1) Chemo am Lebensende ist nicht „per se“ falsch.
Dass palliative Chemotherapie Symptome lindern und Lebenszeit verlängern kann, ist unstrittig. Darum geht es auch gar nicht. Die Frage ist: Wie häufig wird sie in einem Zeitraum angewendet, in dem der erwartbare Netto-Nutzen gegen Null geht?
Dazu gibt es belastbare Daten aus Deutschland. In einer Studie an mehreren deutschen Kliniken erhielten 38,3 % der Krebspatient:innen im letzten Monat eine Systemtherapie, 7,7 % sogar in der letzten Woche.

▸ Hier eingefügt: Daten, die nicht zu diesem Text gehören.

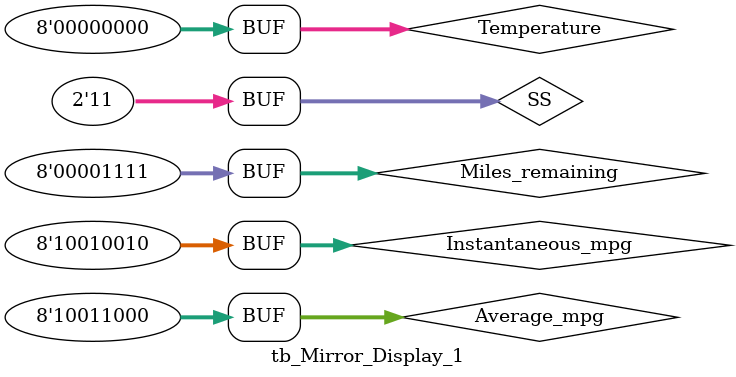
<source format=v>
`timescale 1ns / 1ps


module tb_Mirror_Display_1(

    );
    
    reg [7:0] Temperature;
    reg [7:0] Average_mpg;
    reg [7:0] Instantaneous_mpg;
    reg [7:0] Miles_remaining;
    reg [1:0] SS;
    wire [7:0] Display;
    
Mirror_Display_1 U0(Temperature, Average_mpg, Instantaneous_mpg, Miles_remaining, SS, Display); //Instantiating the source file we earlier created
   
    initial begin                   // We'll check the simulation for a couple of combinations to see if we are getting the right output, 
        Temperature = 8'b0;         // here are some pre-defined values for sensors I came-up with
        Average_mpg = 8'b10011000;
        Instantaneous_mpg = 8'b00010010;
        Miles_remaining = 8'b11110000;
        SS = 2'b00;
        #100; // 100 ns delay
        
            Average_mpg = 8'b10011000;
            Instantaneous_mpg = 8'b10010010;
            Miles_remaining = 8'b00001111;
            SS = 2'b11;
       #1000; // 1 ms delay
    end
    
endmodule

</source>
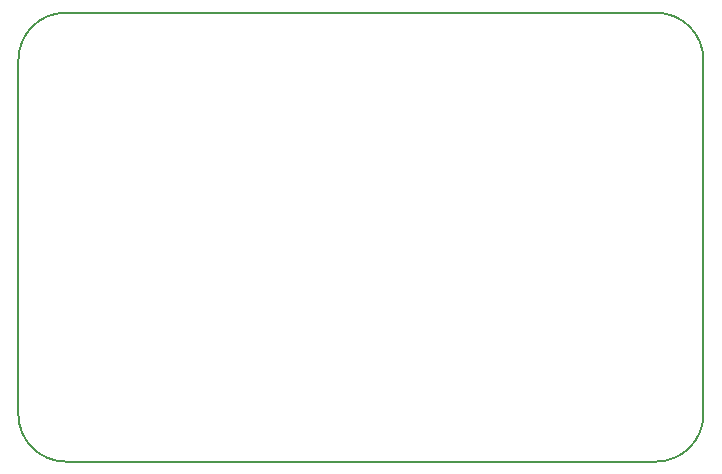
<source format=gm1>
G04 #@! TF.GenerationSoftware,KiCad,Pcbnew,9.0.1*
G04 #@! TF.CreationDate,2025-08-05T19:10:54+03:00*
G04 #@! TF.ProjectId,com_board,636f6d5f-626f-4617-9264-2e6b69636164,rev?*
G04 #@! TF.SameCoordinates,Original*
G04 #@! TF.FileFunction,Profile,NP*
%FSLAX46Y46*%
G04 Gerber Fmt 4.6, Leading zero omitted, Abs format (unit mm)*
G04 Created by KiCad (PCBNEW 9.0.1) date 2025-08-05 19:10:54*
%MOMM*%
%LPD*%
G01*
G04 APERTURE LIST*
G04 #@! TA.AperFunction,Profile*
%ADD10C,0.200000*%
G04 #@! TD*
G04 APERTURE END LIST*
D10*
X150000000Y-86000000D02*
X100000000Y-86000000D01*
X96000000Y-90000000D02*
G75*
G02*
X100000000Y-86000000I4000000J0D01*
G01*
X100000000Y-124000000D02*
G75*
G02*
X96000000Y-120000000I0J4000000D01*
G01*
X154000000Y-120000000D02*
G75*
G02*
X150000000Y-124000000I-4000000J0D01*
G01*
X150000000Y-86000000D02*
G75*
G02*
X154000000Y-90000000I0J-4000000D01*
G01*
X100000000Y-124000000D02*
X150000000Y-124000000D01*
X96000000Y-120000000D02*
X96000000Y-90000000D01*
X154000000Y-120000000D02*
X154000000Y-90000000D01*
M02*

</source>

Die Autor:innen selbst sprechen von einem Risiko „therapeutischer Maßnahmen trotz fehlender Erfolgsaussicht (futility)“ und ordnen die Daten im Kontext von „aggressive end-of-life care“ ein. (Quelle: PLOS One, Uni München, 2014)
Das ist genau die Definition von low-value care: Maßnahmen, deren potenzieller Schaden oder Aufwand den erwartbaren Nutzen übersteigt – nicht per se falsch, aber in einem zu späten Stadium zu häufig.
2) Dass viele Menschen in Deutschland im Krankenhaus sterben, ist kein neutraler Strukturhinweis. Natürlich beeinflusst die Versorgungsstruktur den Sterbeort. Aber genau diese Struktur führt dazu, dass Palliativversorgung oft zu spät greift. In derselben Studie hatten nur rund ein Drittel der Sterbefälle überhaupt Kontakt zum Palliativteam – meistens erst in den letzten 1bis 3 Tagen vor dem Tod. Das ist kein Vorwurf an einzelne Kliniken, sondern ein Hinweis auf systemisch späte Integration. Und späte Palliativintegration korreliert international mit mehr Intensivtherapie, mehr Notaufnahmen und mehr Chemotherapie in den letzten Lebenstagen.
3) „10 % unangemessene ICU-Aufnahmen“ sind kein Bagatellwert.
Wenn Intensivmediziner retrospektiv selbst sagen, dass rund jede zehnte Aufnahme am Lebensende potenziell unangemessen war, dann reden wir nicht über Einzelfehler, sondern ein Muster. Schon klar, dass wir keine Hellseherei erwarten können, aber wenn retrospektiv der Nutzen minimal war, ist es legitim, daraus strukturelle Verbesserungsmöglichkeiten abzuleiten.
4) Ich schreibe nicht von Schuld, sondern von Optimierungspotenzial. Palliativteams sind gut. Onkologie ist gut. Was fehlt, ist angemessenes Timing. Das kann beinhalten frühere Advance Care Planning-Gespräche, frühere palliativmedizinische Mitbehandlung,
weniger Therapieversuche in Zonen, in denen der erwartete Netto-Nutzen minimal ist
In der internationalen Literatur nennt man das „aggressive end-of-life care“ bzw. „low-value care“. „Übertherapie“ ist nur die einfachere Übersetzung.
Mal kurz zusammengefasst:
Es geht nicht darum, aggressive Behandlung generell zu verurteilen, sondern darum, dass wir sie zu spät und zu häufig einsetzen. Nicht überall, nicht immer, aber systematisch häufiger, als es dem Patientenwohl in dieser Phase entspricht. Genau darauf weisen die Daten hin.
Interessant, sich mal wieder damit zu beschäftigen. Ich hatte das in der Diabetes Forschung als Querverweis genutzt.
Der Ursprung war ja eigentlich die Kostenseite. Dann drehen wir es mal um. Ich hatte die beiden größten Hebel genannt, wo wir wir im internationalen Vergleich viel einsetzen und keine Vorteile im Effekt sehen. Wo würdest Du denn ansetzen?